28Avril 2012
Il paraît maintenant acquis que la première génération de voitures électriques produites en grandes séries sera équipée de batteries au Lithium. Plusieurs millions de véhicules électriques
circulent déjà sur la planète, préfigurant la tendance à long terme de l’abandon progressif des carburants fossiles.
C’est sous la forme hybride rechargeable ( PHEV pour «Plug in Hybrid Electric Vehicle » ) que les nouveaux véhicules vont se répandre, suivis plus tard par les EV, entièrement électriques. Ces
derniers resteront cantonnés aux usages citadins et péri urbains tant que le territoire ne sera pas équipé des infrastructures de rechargement ad-hoc, ce qui peut prendre une ou deux décennies.
La batterie au Lithium est actuellement la seule solution largement industrialisable capable de répondre aux besoins du marché automobile, même si son efficacité énergétique reste encore
perfectible.
D’autres solutions sont en cours d’évaluation ou même de pré-développement, comme la batterie Zinc-air ou la pile à combustible dont la version à Hydrogène satisfait parfaitement aux nécessités
écologiques. Des réalisations industrielles sont déjà commercialisées pour des applications spécifiques à poste fixe.
On peut penser que le Lithium occupera le terrain pendant une ou deux décennies, avant de partager le marché avec ces autres solutions faisant appel à d’autres technologies.
Le problème se pose donc de savoir où nous allons trouver ce Lithium, s’il y en aura pour tout le monde, et à quel prix.
La technologie de batterie Lithium-ion la plus adaptée au cahier des charges automobile est basée sur le composé Li M PO4 ( M pour métal), avec une préférence pour le Fer, soit Li Fe PO4, appelée
LFP.
Le composé LFP constitue environ 75% du poids de la batterie, le reste comportant l’anode, les connexions, l’électrolyte, les membranes, la boîte, et l’électronique de contrôle.
La masse molaire du LFP est de 158 g, dans lesquels le Lithium figure pour 7 g, soit 4,4% , ce qui est plutôt modeste.

**Série de consignes**:
1/ Indiquez si chacune des affirmations suivantes concorde avec le texte sur les batteries au lithium, en répondant par oui ou non et en citant les mots du texte qui tranchent. (a) Le lithium représente 4,4 % de la masse molaire du LFP. (b) Les véhicules entièrement électriques se répandront avant les hybrides rechargeables. (c) Le composé LFP constitue environ la moitié du poids de la batterie.
2/ Poursuivez le texte sur les batteries au lithium après sa dernière phrase.

Données d’estimation de la distorsion d’objectif

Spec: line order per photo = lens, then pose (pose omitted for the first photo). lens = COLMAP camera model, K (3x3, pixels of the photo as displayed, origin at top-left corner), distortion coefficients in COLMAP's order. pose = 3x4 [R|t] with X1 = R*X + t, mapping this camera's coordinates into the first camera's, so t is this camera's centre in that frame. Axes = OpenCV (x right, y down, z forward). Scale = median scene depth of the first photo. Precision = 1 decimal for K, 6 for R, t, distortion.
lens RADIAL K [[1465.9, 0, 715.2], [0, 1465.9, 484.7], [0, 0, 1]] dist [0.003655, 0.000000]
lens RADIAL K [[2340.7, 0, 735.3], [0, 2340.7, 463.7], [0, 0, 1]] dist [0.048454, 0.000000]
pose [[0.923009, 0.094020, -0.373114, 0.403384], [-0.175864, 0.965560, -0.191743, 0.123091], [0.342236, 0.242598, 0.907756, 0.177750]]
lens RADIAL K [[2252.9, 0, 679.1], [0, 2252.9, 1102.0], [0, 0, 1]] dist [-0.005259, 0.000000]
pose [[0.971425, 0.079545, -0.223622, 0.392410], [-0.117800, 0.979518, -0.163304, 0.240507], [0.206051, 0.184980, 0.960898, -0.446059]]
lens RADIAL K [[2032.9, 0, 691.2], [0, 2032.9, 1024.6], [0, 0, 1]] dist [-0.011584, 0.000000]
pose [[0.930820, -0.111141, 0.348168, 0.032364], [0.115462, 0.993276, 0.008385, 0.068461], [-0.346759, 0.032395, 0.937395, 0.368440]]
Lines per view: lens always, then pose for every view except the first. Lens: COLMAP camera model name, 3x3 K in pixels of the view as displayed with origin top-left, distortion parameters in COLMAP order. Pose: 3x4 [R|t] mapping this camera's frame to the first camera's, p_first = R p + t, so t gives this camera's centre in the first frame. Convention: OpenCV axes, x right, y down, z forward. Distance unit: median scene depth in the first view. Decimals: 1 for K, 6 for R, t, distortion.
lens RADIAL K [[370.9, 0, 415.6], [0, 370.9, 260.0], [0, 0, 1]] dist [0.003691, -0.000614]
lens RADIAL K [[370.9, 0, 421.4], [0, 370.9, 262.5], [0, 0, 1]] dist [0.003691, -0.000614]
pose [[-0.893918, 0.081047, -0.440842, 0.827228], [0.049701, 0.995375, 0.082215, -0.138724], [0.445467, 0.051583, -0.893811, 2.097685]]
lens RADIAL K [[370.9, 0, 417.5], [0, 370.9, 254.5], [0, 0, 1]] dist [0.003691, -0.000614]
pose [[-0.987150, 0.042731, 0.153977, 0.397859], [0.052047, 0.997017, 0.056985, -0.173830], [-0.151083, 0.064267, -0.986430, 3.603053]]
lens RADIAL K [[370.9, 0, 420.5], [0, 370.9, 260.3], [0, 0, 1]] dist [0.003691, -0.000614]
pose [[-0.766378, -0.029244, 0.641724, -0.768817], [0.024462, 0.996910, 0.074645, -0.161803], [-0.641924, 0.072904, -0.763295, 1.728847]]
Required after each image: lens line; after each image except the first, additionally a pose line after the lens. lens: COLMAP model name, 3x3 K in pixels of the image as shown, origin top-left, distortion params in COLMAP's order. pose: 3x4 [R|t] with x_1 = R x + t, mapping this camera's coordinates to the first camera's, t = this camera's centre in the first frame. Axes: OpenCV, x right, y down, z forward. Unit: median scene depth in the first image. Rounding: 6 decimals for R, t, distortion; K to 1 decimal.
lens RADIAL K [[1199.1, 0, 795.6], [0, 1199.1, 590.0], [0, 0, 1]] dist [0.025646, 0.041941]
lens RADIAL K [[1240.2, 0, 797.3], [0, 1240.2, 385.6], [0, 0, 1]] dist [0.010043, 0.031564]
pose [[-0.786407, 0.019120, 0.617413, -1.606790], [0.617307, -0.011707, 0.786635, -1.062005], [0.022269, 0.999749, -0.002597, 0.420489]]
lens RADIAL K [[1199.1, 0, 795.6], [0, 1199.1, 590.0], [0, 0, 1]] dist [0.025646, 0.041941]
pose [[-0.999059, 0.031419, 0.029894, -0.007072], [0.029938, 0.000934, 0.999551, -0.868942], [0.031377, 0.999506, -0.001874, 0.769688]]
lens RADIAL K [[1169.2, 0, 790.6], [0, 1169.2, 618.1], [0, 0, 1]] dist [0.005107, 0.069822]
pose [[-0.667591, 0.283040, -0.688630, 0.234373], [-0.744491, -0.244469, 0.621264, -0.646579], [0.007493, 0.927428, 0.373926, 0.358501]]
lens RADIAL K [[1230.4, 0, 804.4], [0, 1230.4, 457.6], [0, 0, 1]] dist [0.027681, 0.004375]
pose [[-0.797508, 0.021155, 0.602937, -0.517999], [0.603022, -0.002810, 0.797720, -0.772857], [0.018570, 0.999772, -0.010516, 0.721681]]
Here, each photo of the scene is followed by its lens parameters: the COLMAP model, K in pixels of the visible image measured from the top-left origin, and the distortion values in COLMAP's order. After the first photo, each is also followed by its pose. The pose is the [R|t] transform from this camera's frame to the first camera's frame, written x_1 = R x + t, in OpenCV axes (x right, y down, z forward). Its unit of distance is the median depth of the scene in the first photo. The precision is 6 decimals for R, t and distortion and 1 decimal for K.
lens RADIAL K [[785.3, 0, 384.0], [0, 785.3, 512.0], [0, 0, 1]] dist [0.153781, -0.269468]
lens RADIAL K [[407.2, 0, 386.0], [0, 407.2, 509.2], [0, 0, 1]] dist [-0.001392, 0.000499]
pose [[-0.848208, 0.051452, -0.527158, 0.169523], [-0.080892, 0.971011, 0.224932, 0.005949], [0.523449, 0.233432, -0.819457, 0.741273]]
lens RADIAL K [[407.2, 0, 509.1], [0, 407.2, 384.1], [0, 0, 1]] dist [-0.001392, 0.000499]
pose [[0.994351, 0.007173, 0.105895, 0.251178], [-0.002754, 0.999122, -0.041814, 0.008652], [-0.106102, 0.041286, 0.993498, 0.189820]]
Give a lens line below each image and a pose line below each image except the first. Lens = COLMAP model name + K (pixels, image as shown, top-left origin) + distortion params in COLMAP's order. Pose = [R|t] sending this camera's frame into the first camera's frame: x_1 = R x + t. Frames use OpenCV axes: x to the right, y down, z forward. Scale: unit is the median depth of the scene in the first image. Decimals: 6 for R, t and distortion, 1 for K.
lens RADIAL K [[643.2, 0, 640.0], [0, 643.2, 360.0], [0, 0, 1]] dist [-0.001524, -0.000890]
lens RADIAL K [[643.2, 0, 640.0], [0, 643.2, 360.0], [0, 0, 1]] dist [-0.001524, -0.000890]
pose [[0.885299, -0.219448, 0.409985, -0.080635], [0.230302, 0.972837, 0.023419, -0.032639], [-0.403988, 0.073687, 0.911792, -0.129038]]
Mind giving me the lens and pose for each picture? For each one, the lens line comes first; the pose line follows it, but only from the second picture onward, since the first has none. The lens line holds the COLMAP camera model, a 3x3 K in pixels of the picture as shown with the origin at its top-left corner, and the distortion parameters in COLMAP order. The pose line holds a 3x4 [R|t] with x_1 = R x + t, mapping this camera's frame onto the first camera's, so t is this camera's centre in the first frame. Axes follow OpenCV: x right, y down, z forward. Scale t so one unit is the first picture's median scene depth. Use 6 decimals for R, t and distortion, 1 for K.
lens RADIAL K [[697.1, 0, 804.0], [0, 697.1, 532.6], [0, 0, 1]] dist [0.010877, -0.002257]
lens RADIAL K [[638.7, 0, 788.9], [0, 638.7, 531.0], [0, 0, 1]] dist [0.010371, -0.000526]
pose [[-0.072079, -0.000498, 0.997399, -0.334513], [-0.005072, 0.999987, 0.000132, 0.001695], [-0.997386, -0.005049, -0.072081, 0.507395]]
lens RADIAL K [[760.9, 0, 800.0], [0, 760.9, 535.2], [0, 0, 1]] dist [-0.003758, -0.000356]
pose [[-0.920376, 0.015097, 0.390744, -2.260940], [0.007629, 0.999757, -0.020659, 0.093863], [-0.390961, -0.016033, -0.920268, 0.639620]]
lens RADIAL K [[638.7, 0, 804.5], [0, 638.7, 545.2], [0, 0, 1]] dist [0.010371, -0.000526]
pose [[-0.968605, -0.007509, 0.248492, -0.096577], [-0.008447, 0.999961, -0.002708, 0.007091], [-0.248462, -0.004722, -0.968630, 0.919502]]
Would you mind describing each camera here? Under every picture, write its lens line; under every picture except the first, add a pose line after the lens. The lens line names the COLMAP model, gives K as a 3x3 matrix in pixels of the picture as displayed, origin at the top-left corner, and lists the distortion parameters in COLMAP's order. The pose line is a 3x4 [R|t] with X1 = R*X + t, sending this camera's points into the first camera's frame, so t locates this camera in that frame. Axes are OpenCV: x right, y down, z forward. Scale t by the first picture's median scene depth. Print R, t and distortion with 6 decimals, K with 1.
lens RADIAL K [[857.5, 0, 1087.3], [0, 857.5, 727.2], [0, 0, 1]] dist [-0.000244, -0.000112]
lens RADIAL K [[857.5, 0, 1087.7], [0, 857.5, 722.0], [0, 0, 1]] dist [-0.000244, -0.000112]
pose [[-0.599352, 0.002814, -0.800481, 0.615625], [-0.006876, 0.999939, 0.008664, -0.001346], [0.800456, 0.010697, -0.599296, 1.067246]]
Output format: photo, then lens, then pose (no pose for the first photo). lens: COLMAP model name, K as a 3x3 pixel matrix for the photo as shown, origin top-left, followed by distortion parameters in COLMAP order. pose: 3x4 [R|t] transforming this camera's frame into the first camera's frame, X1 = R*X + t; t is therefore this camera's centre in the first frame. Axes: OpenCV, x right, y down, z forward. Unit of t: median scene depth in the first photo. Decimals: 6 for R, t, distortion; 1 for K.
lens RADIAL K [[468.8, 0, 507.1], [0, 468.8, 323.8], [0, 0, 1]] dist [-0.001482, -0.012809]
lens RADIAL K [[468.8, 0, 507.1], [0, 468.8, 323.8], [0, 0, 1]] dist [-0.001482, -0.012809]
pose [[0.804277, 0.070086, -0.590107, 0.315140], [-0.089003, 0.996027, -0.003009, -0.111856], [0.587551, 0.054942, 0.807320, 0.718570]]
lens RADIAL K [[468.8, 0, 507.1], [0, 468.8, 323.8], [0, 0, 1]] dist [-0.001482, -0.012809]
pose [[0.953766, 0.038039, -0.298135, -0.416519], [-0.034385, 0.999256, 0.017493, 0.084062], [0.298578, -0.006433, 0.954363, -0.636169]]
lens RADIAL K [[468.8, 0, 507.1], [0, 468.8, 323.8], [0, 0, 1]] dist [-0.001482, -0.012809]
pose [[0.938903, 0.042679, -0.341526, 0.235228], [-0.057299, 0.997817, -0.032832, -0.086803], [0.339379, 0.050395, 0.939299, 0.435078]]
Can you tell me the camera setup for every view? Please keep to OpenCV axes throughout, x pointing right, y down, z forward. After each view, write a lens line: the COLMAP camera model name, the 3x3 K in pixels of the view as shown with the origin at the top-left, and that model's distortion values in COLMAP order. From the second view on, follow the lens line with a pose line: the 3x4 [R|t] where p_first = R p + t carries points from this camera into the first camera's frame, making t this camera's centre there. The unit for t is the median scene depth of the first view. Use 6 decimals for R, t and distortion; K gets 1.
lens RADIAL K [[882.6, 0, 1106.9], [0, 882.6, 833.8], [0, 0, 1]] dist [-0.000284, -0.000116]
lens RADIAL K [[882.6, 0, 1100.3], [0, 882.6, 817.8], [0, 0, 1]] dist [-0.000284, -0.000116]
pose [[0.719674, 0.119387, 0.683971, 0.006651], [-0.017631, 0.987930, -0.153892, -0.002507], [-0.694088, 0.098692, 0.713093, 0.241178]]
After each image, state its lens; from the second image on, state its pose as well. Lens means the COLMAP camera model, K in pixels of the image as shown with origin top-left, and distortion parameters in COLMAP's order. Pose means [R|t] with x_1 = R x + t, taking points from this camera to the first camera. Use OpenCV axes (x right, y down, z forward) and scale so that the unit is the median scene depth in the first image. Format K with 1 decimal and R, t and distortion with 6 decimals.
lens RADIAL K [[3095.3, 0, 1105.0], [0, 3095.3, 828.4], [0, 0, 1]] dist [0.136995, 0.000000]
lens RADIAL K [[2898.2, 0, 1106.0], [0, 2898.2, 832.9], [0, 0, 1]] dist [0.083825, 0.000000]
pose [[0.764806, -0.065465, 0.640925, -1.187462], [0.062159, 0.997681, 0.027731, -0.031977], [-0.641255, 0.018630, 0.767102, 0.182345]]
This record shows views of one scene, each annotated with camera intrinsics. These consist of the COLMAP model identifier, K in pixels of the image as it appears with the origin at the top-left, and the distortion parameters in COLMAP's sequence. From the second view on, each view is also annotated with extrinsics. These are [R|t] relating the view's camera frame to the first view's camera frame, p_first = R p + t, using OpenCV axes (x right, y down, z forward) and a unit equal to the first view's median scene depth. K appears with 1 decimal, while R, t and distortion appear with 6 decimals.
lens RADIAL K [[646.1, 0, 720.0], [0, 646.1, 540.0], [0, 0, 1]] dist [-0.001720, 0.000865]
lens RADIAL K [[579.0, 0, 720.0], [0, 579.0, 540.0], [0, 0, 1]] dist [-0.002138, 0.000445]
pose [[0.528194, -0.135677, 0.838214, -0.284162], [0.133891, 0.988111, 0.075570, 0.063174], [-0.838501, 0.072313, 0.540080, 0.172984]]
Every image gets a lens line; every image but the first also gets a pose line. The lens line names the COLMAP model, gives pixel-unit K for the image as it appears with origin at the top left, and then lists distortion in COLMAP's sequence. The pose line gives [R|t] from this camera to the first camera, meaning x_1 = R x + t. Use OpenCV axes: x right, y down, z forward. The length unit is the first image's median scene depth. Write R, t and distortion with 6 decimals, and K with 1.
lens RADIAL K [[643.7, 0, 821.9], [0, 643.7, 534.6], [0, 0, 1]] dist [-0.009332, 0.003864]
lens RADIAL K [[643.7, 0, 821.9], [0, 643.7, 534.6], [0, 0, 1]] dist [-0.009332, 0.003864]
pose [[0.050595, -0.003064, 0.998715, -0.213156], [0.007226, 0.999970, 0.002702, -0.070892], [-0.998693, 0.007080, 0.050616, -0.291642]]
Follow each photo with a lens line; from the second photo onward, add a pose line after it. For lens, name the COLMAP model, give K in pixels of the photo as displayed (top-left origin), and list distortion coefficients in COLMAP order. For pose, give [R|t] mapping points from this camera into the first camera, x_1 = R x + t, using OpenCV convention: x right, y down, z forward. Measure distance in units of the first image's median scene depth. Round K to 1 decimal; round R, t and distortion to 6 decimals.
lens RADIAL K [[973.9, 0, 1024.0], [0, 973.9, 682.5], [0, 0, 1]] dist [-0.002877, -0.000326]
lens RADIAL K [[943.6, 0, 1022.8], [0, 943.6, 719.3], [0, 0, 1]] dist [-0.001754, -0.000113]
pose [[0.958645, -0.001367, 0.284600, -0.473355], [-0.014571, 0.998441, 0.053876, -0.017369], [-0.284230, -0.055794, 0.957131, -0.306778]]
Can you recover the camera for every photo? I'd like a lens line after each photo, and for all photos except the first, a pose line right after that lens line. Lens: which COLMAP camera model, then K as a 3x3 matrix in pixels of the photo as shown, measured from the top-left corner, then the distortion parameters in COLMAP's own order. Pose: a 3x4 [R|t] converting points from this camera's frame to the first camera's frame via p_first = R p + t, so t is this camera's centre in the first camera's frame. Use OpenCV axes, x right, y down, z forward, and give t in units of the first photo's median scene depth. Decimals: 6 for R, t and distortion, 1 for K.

**Réponses aux consignes**:
1/
(a) Oui : « le Lithium figure pour 7 g, soit 4,4% ».
(b) Non : « que les nouveaux véhicules vont se répandre, suivis plus tard par les EV, entièrement électriques ».
(c) Non : « Le composé LFP constitue environ 75% du poids de la batterie ».

2/
Le stockage de l’électricité, et son déstockage, sont réalisés grâce à l’intercalation et la désintercalation des ions Lithium dans la structure cristalline du LFP. Chaque molécule de LFP
contribue donc en théorie à hauteur de la charge de un électron au bilan électrique (Un ion Lithium qui fait le va et vient entre la cathode et l’anode transporte avec lui une charge égale à
celle de un électron).
Il est alors facile de calculer l’efficacité énergétique théorique du LFP (Rendement électrochimique), il suffit de multiplier le nombre de molécules présentes dans un gramme de LFP par la charge
élémentaire.
On trouve 554 mWh /g, ou encore 170 mAh/g puisque la tension de cellule est de 3,3 Volt environ.
Mais cela vaut pour une masse de produit dont on peut exploiter toutes les possibilités de stockage du cristal.
En pratique le rendement d’intercalation/désintercalation dépend beaucoup de la structure du matériau LFP, qui elle-même est fonction de la méthode de préparation et de l’incorporation de
certains adjuvants.
La technologie actuelle industrialisable permet d’obtenir une efficacité énergétique de l’ordre de 130 mWh /g de LFP, soit environ 23% de la valeur théorique.
Note:
De nombreux laboratoires travaillent à l’amélioration de ce paramètre, notamment par le recours aux nanotechnologies pour la préparation du matériau LFP. Une efficacité supérieure à 50% est
envisageable à moyen terme ( 2015), comme le montrent les travaux du CEA.
Aujourd’hui, pour fabriquer une batterie de 24 KWh (par exemple comme celle de la Renault FLUENCE ZE), il faut donc 184 Kg de LFP avec une efficacité de 130 Wh/Kg, auxquels il faut ajouter
l’anode, l’électrolyte, le container, l’électronique de contrôle, et la connectique, ce qui nous amène à 250 Kg environ, dont 8 Kg de Lithium métal.
Pour une voiture hybride rechargeable, une batterie de 6 KWh est suffisante. La quantité de Lithium métal nécessaire est alors seulement de 2 Kg.
Pour connaître la quantité de Lithium nécessaire à l’application automobile, il faut considérer plusieurs étapes, qui sont autant d’hypothèses de travail:
Une première période d’apprentissage, d’une dizaine d’années, pendant laquelle les PHEV feront la grande majorité du marché. Si l’on estime la pénétration du parc à 5% à la fin de cette première
période ( 2025 ?), environ 40 millions de véhicules seraient des hybrides rechargeables, sur un parc estimé à 800 Millions de véhicules.
A raison de 2 Kg de Lithium métal par batterie de 6 KWh , 80 000 tonnes de Lithium métal seront donc nécessaires pour cette première période (qui viendront s’ajouter aux besoins des autres
applications non automobiles).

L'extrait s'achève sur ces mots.